Her stepfather laughed, cocksure. ‘Why not? If he’s sucker enough to sit down with me, why shouldn’t I fleece him? Teach the sap a lesson.’
She shook her head, wondering why she should bother to waste her breath. She really couldn’t care less if Lester lost his money—or, come to that, if Hugh did. ‘I think you’ll find you’ve underestimated him,’ she persisted. ‘You might find it isn’t you doing the fleecing.’
Lester sneered. ‘You think I’m stupid? I’ve marked him these past few days. He’s a friend of that chinless aristocrat Neville—what does that tell you?’
‘Not a lot,’ she responded dryly. ‘He may be a friend of his, but that doesn’t mean he’s one of his crowd.’
‘Fancy him, do you?’ he queried, his voice edged with sarcasm. ‘Well, there’s a first—I always thought you had ice in your britches. It’s a pity you couldn’t have a bit more sense than to fall for some bonehead like that. You’d better say goodbye to him—I doubt if he’ll stick around very long after I’ve finished with him. He’ll be lucky if he can find a banana boat to work his passage home!’
‘Well, don’t say I didn’t warn you,’ she threw back at him. ‘At least it’ll be your own money you’re losing.”
‘Of course it is!’ Was it her imagination, or had he been just a little too quick to respond, a little too indignant? ‘I have no need to touch the casino’s money.’
Natasha had no real reason to doubt him—although she didn’t really know where his wealth had come from.

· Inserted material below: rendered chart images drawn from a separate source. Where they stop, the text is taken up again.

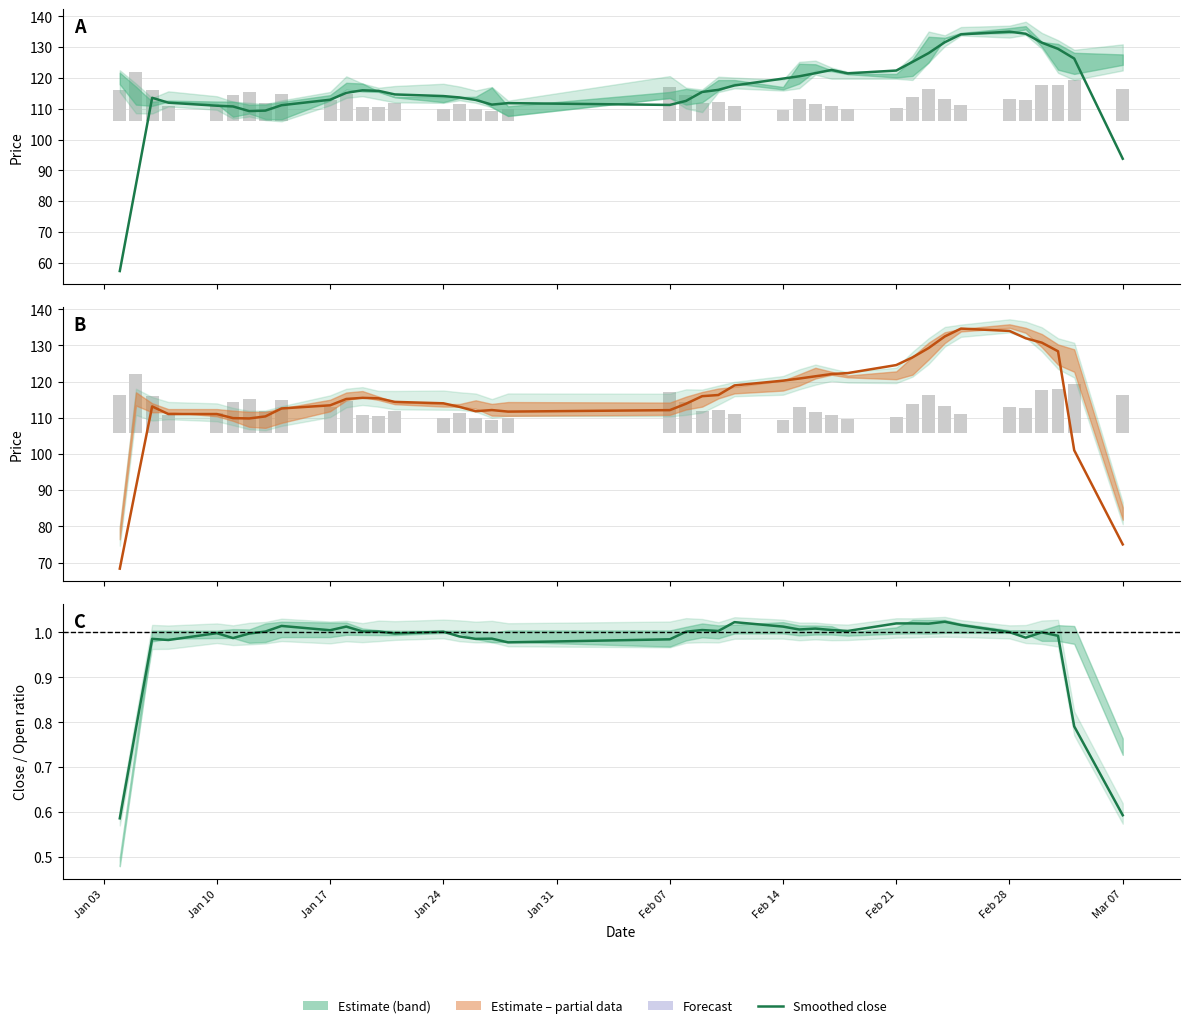

How many data points in close (smoothed) are above 115?

20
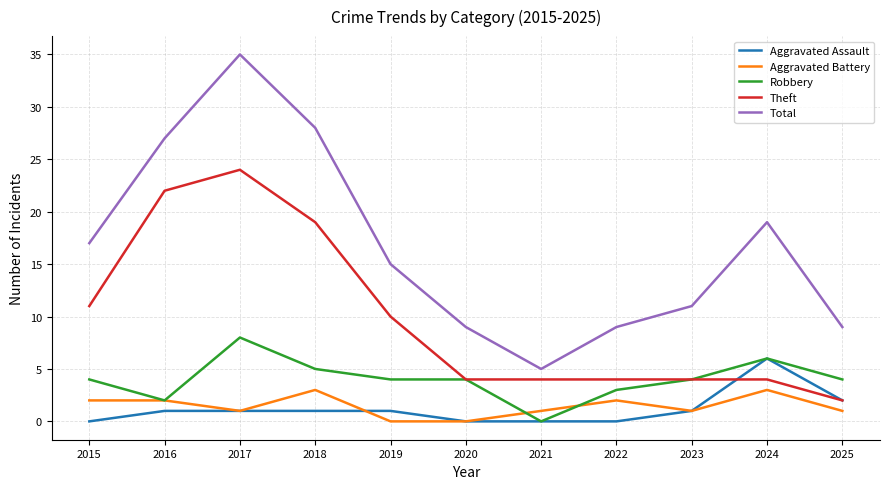

True or false: Total and Theft cross at least once.

False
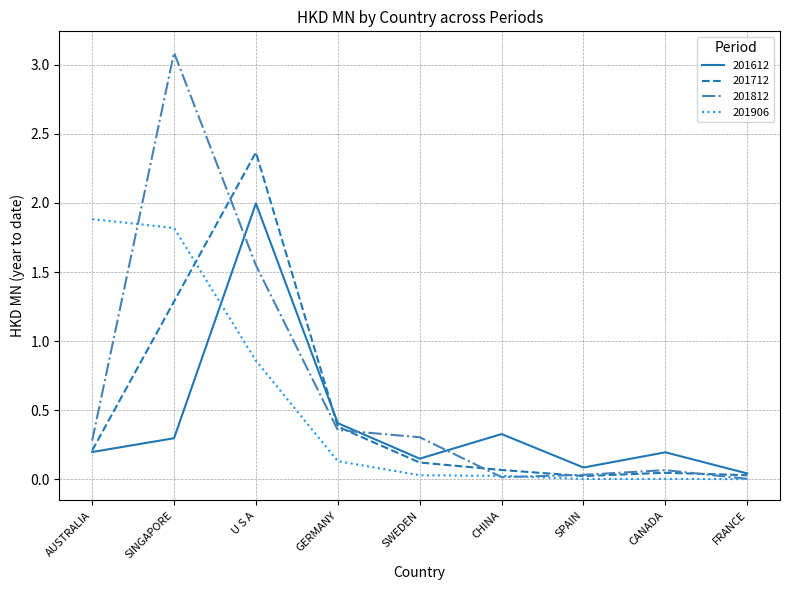

List the series in order of their peak value, lowest first.

201906, 201612, 201712, 201812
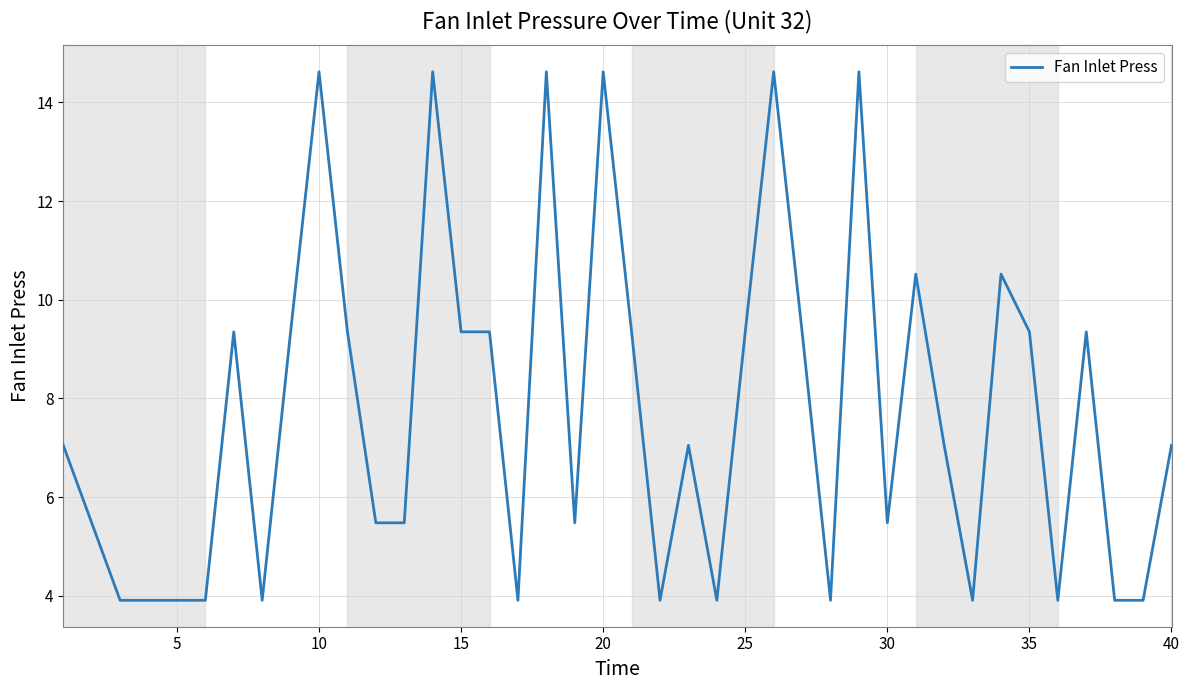

What is the greatest value displayed?

14.6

Of course, as her trustee and manager of the casino he received a share of the profits, but she wasn’t sure that that was sufficient to finance his extravagant lifestyle—the expensive Italian suits and hand-made silk shirts that stuffed his wardrobe, the prime Havana cigars he liked to smoke, the private jet he hired on a regular basis whenever he wanted to pop across to Miami.
He had hinted from time to time that it was down to his shrewd business dealings, but she was inclined to doubt that—from what she had heard, chatting to old friends of her grandmother’s, he was something of a joke among the business community of the island. She had more or less assumed that it must be his poker winnings that supported his income—he was a reasonably good player, she had to admit that, and his weekly game was quite a feature, drawing in the high-rollers as well as plenty of ordinary punters attracted by the glamour.
And so it had drawn in Hugh Garratt. The amiable fool, losing his money with a cheerful shrug, inevitably attracting Lester’s eye when he was looking for a couple of greenhorns to provide the stake-fodder to sweeten the kitty at the poker table. Except that tonight Natasha suspected he had made a very big mistake.
‘You can come and watch if you like,’ Lester added, tucking the wad of notes into his jacket pocket. ‘Only don’t be too long, or you’ll miss the action.’ Again he chuckled, confidently anticipating a rewarding evening’s play, and with a swagger of his well-set shoulders went off downstairs.